Images paired with their source code
- - -

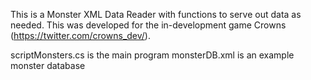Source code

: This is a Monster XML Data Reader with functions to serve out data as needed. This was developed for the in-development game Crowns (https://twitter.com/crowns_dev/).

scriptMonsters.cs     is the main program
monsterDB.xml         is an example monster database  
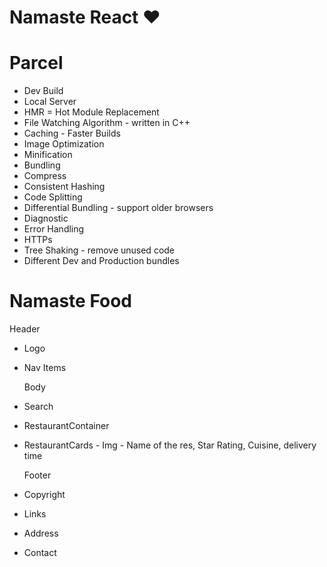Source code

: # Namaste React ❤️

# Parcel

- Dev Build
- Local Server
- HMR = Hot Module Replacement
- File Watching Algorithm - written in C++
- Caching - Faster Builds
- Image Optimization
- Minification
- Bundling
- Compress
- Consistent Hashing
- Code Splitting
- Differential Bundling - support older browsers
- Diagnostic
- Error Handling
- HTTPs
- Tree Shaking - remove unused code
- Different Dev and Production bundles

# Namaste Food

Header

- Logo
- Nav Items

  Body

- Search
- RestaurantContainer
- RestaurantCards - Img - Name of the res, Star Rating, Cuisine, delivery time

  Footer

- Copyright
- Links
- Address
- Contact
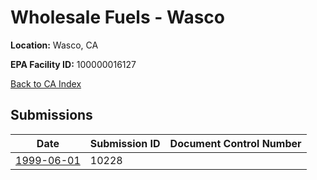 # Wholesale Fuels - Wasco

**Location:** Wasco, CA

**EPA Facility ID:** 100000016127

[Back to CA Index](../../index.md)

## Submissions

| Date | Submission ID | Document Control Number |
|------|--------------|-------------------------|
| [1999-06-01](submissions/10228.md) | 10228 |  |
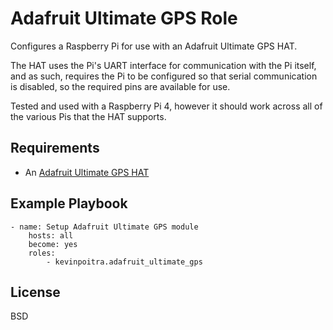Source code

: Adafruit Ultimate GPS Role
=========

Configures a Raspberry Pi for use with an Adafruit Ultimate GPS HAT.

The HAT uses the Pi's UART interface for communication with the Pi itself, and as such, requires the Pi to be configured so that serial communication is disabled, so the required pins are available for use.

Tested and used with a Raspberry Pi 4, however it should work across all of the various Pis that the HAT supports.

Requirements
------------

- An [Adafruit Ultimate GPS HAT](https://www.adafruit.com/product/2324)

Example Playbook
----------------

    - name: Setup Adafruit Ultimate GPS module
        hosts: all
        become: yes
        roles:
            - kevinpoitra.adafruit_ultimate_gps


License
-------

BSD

- - -

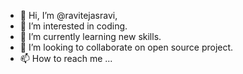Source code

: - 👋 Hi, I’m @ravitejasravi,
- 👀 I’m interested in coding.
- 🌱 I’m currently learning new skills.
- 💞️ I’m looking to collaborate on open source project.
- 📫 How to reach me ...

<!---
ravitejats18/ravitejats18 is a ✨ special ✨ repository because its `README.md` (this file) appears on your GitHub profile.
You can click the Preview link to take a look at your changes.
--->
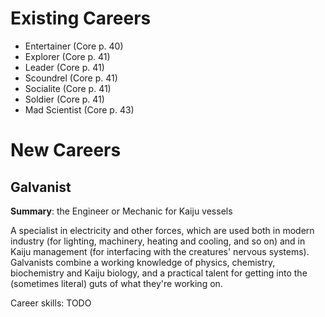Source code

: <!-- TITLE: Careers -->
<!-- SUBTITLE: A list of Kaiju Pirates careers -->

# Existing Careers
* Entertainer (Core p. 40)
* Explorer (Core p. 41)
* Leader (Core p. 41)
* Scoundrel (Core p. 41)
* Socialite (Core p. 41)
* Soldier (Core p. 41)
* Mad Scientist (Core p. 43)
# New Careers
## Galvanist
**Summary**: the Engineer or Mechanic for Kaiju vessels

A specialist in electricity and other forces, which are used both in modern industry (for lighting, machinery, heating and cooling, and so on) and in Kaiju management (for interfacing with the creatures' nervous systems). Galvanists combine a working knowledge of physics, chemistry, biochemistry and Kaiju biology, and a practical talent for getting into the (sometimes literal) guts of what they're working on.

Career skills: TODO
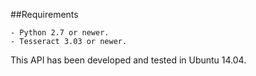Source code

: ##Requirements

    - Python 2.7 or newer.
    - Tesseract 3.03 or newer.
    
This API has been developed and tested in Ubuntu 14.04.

- - -

- Task to carry out
Extract the lines from the one containing "Ultimate GPS Role" through the one containing "Configures a Raspberry" in the records above, reproducing them verbatim with both ends included.

- Result of the exercise
: Adafruit Ultimate GPS Role
=========

Configures a Raspberry Pi for use with an Adafruit Ultimate GPS HAT.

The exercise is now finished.